Now that you know which variable names to use in the full data file, use that to your advantage.

Write a function that, given the file name and the tuple of variable names and codes:

1. imports only the columns of interest in the `Most-Recent-Cohorts-All-Data-Elements.csv`, not all 140MB of data.
2. keeps only the school that offer a bachelor's in engineering 
3. adds a new column, use `new_col_name` inside your funtion, which is the percent difference in in-state and out-of-state tuition, using the equation below

$PercentDifference = \frac{(OutOfStateTuition - InStateTuition)}{InStateTuition}$

__Note:__ The first 4 elements of the tuple, 'names_codes' consists of the names of the columns that we wish to import. The last element of the tuple (5th element) is the Code of schools that offer a bachelor's in engineering/engineering technologies. 

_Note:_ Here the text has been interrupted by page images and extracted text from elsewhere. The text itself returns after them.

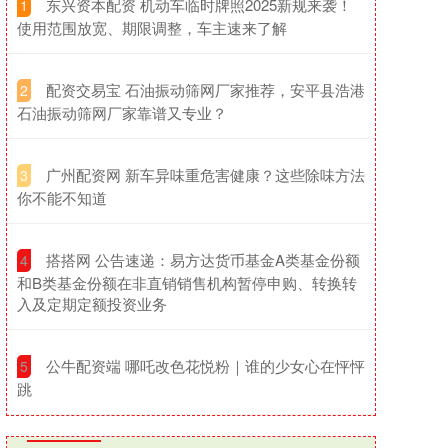
​东兴资本配资 机动车临时牌照2025新规来袭！
1
使用范围放宽、期限调整，车主速来了解
​配资交易宝 石油振动筛网厂家推荐，安平县浩港
2
石油振动筛网厂家靠谱又专业？
​广州配资网 新车异味重危害健康？这些除味方法
3
你不能不知道
​搭搭网 公告速递：易方达货币基金A类基金份额
4
和B类基金份额在非直销销售机构暂停申购、转换转
入及定期定额投资业务
​公牛配资端 哪吒改色花悦粉｜谁的少女心在怦怦
5
跳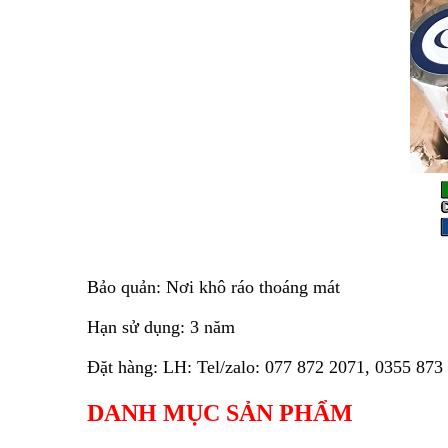
Bảo quản: Nơi khô ráo thoáng mát
Hạn sử dụng: 3 năm
Đặt hàng: LH: Tel/zalo: 077 872 2071, 0355 873
DANH MỤC SẢN PHẨM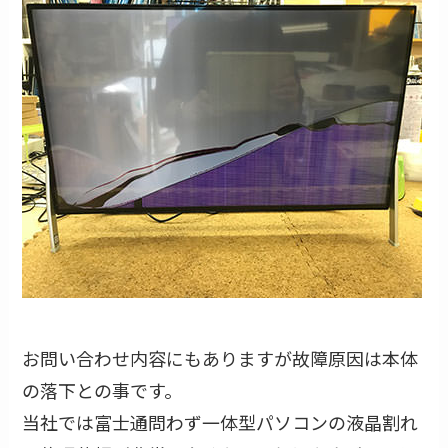
お問い合わせ内容にもありますが故障原因は本体
の落下との事です。
当社では富士通問わず一体型パソコンの液晶割れ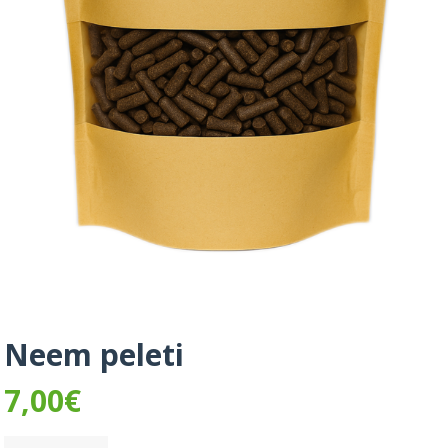
Neem peleti
7,00
€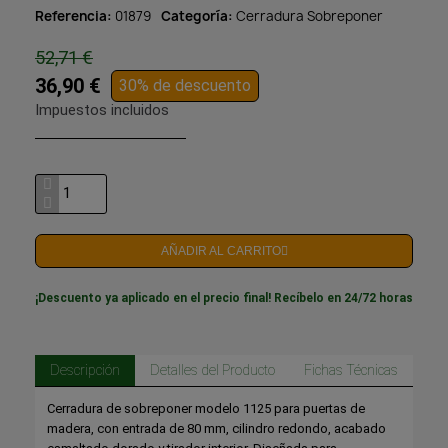
Referencia
01879
Categoría
Cerradura Sobreponer
52,71 €
36,90 €
30% de descuento
Impuestos incluidos
AÑADIR AL CARRITO
¡Descuento ya aplicado en el precio final! Recíbelo en 24/72 horas
Descripción
Detalles del Producto
Fichas Técnicas
Cerradura de sobreponer modelo 1125 para puertas de
madera, con entrada de 80 mm, cilindro redondo, acabado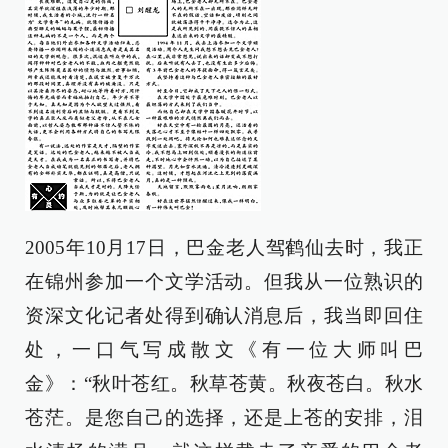
2005年10月17日，巴金老人驾鹤仙去时，我正
在锦州参加一个文学活动。但我从一位熟识的
资深文化记者处得到确认消息后，我当即回住
处，一口气写成散文《有一位大师叫巴
金》：“秋叶苍红。秋草苍黄。秋夜苍白。秋水
苍茫。是您自己的选择，还是上苍的安排，泪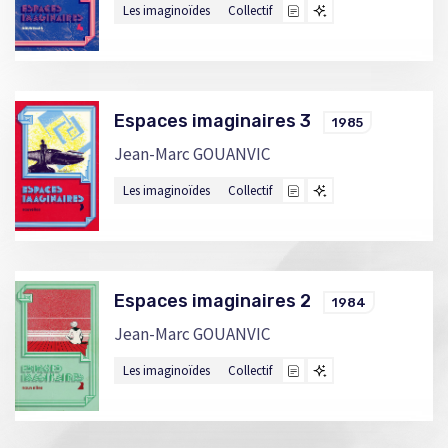
Les imaginoïdes
Collectif
Espaces imaginaires 3
1985
Jean-Marc GOUANVIC
Les imaginoïdes
Collectif
Espaces imaginaires 2
1984
Jean-Marc GOUANVIC
Les imaginoïdes
Collectif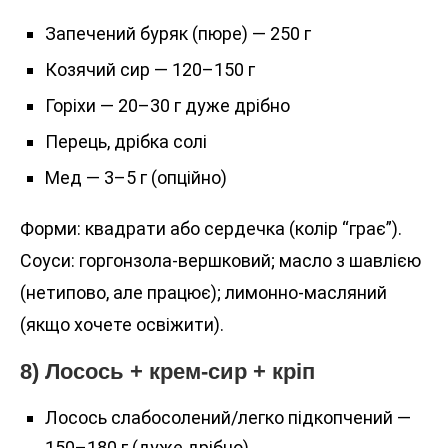
Запечений буряк (пюре) — 250 г
Козячий сир — 120–150 г
Горіхи — 20–30 г дуже дрібно
Перець, дрібка солі
Мед — 3–5 г (опційно)
Форми: квадрати або сердечка (колір “грає”).
Соуси: горгонзола-вершковий; масло з шавлією
(нетипово, але працює); лимонно-масляний
(якщо хочете освіжити).
8) Лосось + крем-сир + кріп
Лосось слабосолений/легко підкопчений —
150–180 г (дуже дрібно)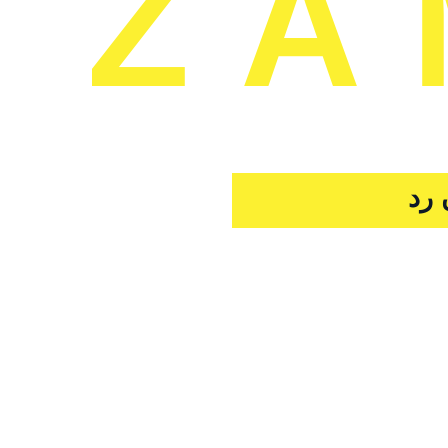
ZA
 رد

The __`.assign()`__ method must be used for adding the new column

Hint: Remember to reset the index! 

In [10]:
def percent_diff(fname, names_codes, new_col_name):
    #
    ###
    ### YOUR CODE HERE
    ###
    #
    return perc_diff_df

In [11]:
# Test Cell: `percent_diff_test`

p_d_df = percent_diff('../resource/lib/publicdata/mt2p1/Most-Recent-Cohorts-All-Data-Elements.csv', 
                      info_tuple, 
                      'tuition.difference')

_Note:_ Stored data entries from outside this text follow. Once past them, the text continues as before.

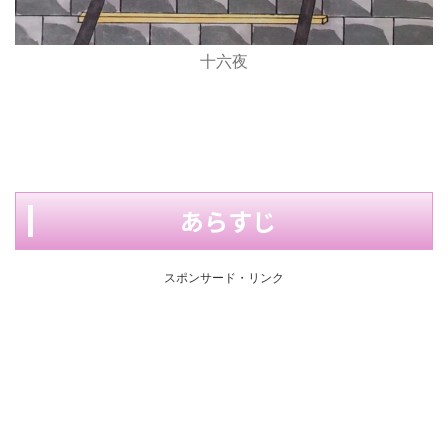
十六夜
あらすじ
スポンサード・リンク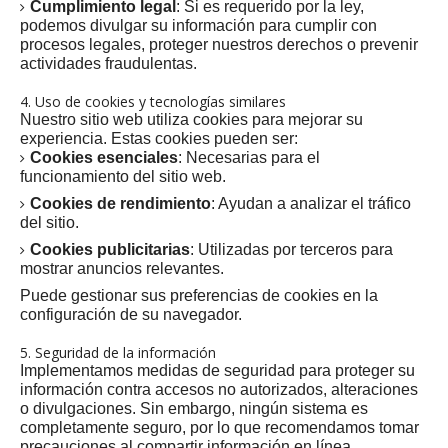
Cumplimiento legal
: Si es requerido por la ley,
podemos divulgar su información para cumplir con
procesos legales, proteger nuestros derechos o prevenir
actividades fraudulentas.
4. Uso de cookies y tecnologías similares
Nuestro sitio web utiliza cookies para mejorar su
experiencia. Estas cookies pueden ser:
Cookies esenciales
: Necesarias para el
funcionamiento del sitio web.
Cookies de rendimiento
: Ayudan a analizar el tráfico
del sitio.
Cookies publicitarias
: Utilizadas por terceros para
mostrar anuncios relevantes.
Puede gestionar sus preferencias de cookies en la
configuración de su navegador.
5. Seguridad de la información
Implementamos medidas de seguridad para proteger su
información contra accesos no autorizados, alteraciones
o divulgaciones. Sin embargo, ningún sistema es
completamente seguro, por lo que recomendamos tomar
precauciones al compartir información en línea.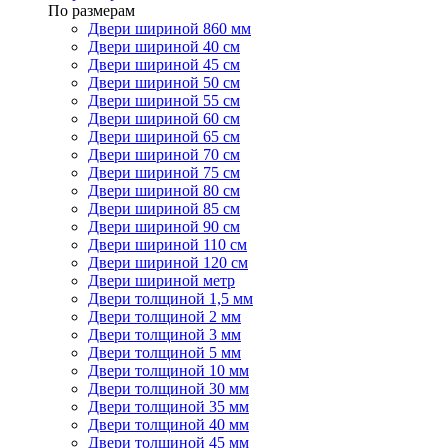
По размерам
Двери шириной 860 мм
Двери шириной 40 см
Двери шириной 45 см
Двери шириной 50 см
Двери шириной 55 см
Двери шириной 60 см
Двери шириной 65 см
Двери шириной 70 см
Двери шириной 75 см
Двери шириной 80 см
Двери шириной 85 см
Двери шириной 90 см
Двери шириной 110 см
Двери шириной 120 см
Двери шириной метр
Двери толщиной 1,5 мм
Двери толщиной 2 мм
Двери толщиной 3 мм
Двери толщиной 5 мм
Двери толщиной 10 мм
Двери толщиной 30 мм
Двери толщиной 35 мм
Двери толщиной 40 мм
Двери толщиной 45 мм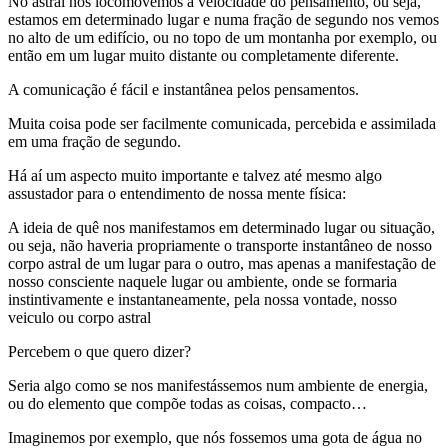
No astral nos locomovemos a velocidade do pensamento, ou seja,
estamos em determinado lugar e numa fração de segundo nos vemos
no alto de um edifício, ou no topo de um montanha por exemplo, ou
então em um lugar muito distante ou completamente diferente.
A comunicação é fácil e instantânea pelos pensamentos.
Muita coisa pode ser facilmente comunicada, percebida e assimilada
em uma fração de segundo.
Há aí um aspecto muito importante e talvez até mesmo algo
assustador para o entendimento de nossa mente física:
A ideia de quê nos manifestamos em determinado lugar ou situação,
ou seja, não haveria propriamente o transporte instantâneo de nosso
corpo astral de um lugar para o outro, mas apenas a manifestação de
nosso consciente naquele lugar ou ambiente, onde se formaria
instintivamente e instantaneamente, pela nossa vontade, nosso
veiculo ou corpo astral
Percebem o que quero dizer?
Seria algo como se nos manifestássemos num ambiente de energia,
ou do elemento que compõe todas as coisas, compacto…
Imaginemos por exemplo, que nós fossemos uma gota de água no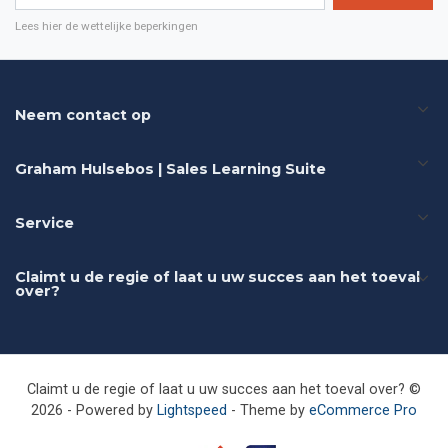
Lees hier de wettelijke beperkingen
Neem contact op
Graham Hulsebos | Sales Learning Suite
Service
Claimt u de regie of laat u uw succes aan het toeval
over?
Claimt u de regie of laat u uw succes aan het toeval over? ©
2026 - Powered by
Lightspeed
- Theme by
eCommerce Pro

#print(hash_pandas_object(p_d_df).sum())
assert 'tuition.difference' in p_d_df.columns, "You have not added the column, 'tuition.difference' to the dataframe"
assert hash_pandas_object(p_d_df).sum() == 3804987697303416746, "You have imported the tuition data incorrectly"

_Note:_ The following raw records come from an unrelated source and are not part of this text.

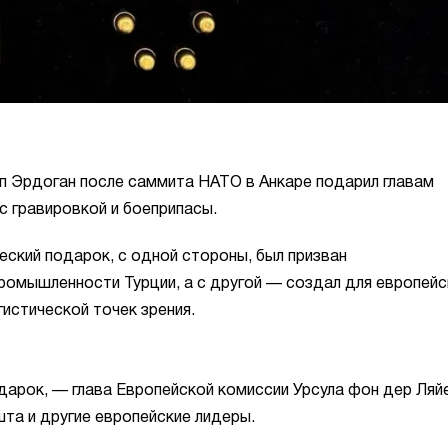
п Эрдоган после саммита НАТО в Анкаре подарил главам
с гравировкой и боеприпасы.
еский подарок, с одной стороны, был призван
омышленности Турции, а с другой — создал для европейс
истической точек зрения.
м
дарок, — глава Европейской комиссии Урсула фон дер Ляйе
та и другие европейские лидеры.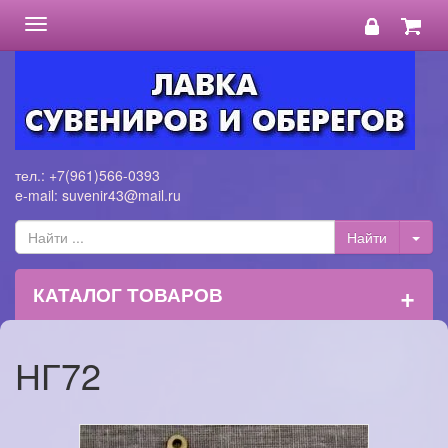
Toggle
navigation
тел.: +7(961)566-0393
e-mail: suvenir43@mail.ru
+
КАТАЛОГ ТОВАРОВ
НГ72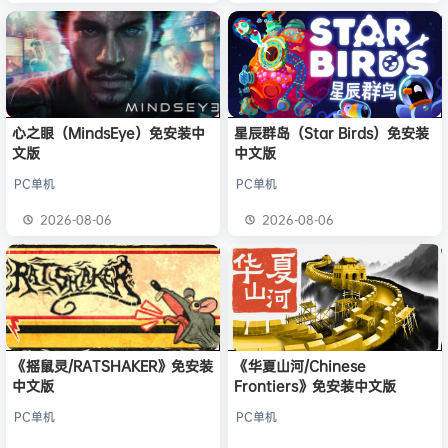
心之眼（MindsEye）免安装中
星辰群岛（Star Birds）免安装
文版
中文版
PC单机
PC单机
2026-08-06
2026-08-06
《摇鼠灵/RATSHAKER》免安装
《华夏山河/Chinese
中文版
Frontiers》免安装中文版
PC单机
PC单机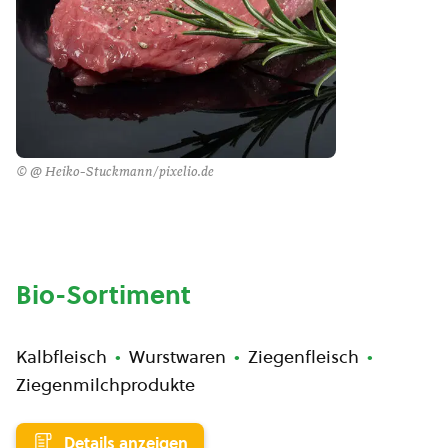
© @ Heiko-Stuckmann/pixelio.de
Bio-Sortiment
Kalbfleisch
Wurstwaren
Ziegenfleisch
Ziegenmilchprodukte
Details anzeigen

print("Percent difference values seem correct. But did you use `assign()?` Let's see...")

# Tests that you actually used `apply()` in your function:

def assign_fail():
    raise ValueError("Did you really use assign?")
    
setattr(pd.DataFrame, 'assign', assign_fail)
try:
    percent_diff('../resource/lib/publicdata/mt2p1/Most-Recent-Cohorts-All-Data-Elements.csv', info_tuple, 'tuition.difference')
except (ValueError, TypeError):
    print("You used `assign()`!")
else:
    assert False, "Are you sure you used `assign()`?"
finally:
    setattr(pd.DataFrame, 'assign', SAVE_ASSIGN)
    
display(p_d_df.head())
print("\n Passed!")


Percent difference values seem correct. But did you use `assign()?` Let's see...
You used `assign()`!


Unnamed: 0,INSTNM,CIP14BACHL,TUITIONFEE_IN,TUITIONFEE_OUT,tuition.difference
0,Alabama A & M University,1.0,9366.0,17496.0,0.868033
1,University of Alabama at Birmingham,1.0,8040.0,18368.0,1.284577
2,University of Alabama in Huntsville,1.0,9842.0,20612.0,1.09429
3,Alabama State University,1.0,9220.0,16156.0,0.752278
4,Auburn University,1.0,10696.0,28840.0,1.696335



 Passed!


#### Exercise 6 ( 2 points)

For the final product, let's make this dataframe more user-friendly.

Write a function that

1. sorts descending by the tuition difference, `tuition.difference`
2. resets the index to provide a clear "ranking" without the old index being included in the dataframe
3. renames the columns using the data dictionary 'developer-friendly name' instead of the 'VARIABLE NAME'

In [12]:
def friendlify(unsorted_df, sort_column_name, data_dictionary):
    #
    ###
    ### YOUR CODE HERE
    ###
    #
    return friendly_df

In [13]:
# Test Cell: `friendlify_test`

f_df = friendlify(p_d_df, 
                  'tuition.difference',
                  m_df)

for col_name in info_tuple[:-1]:
    assert col_name not in f_df.columns, "You have not renamed the columns"
assert hash_pandas_object(f_df).sum() == 3602324263510516280, "You have not manipulated the data correctly"
print("Passed!")

Passed!


**Fin!** You've reached the end of this problem. Don't forget to restart the kernel and run the entire notebook from top-to-bottom to make sure you did everything correctly. If that is working, try submitting this problem. (Recall that you *must* submit and pass the autograder to get credit for your work!)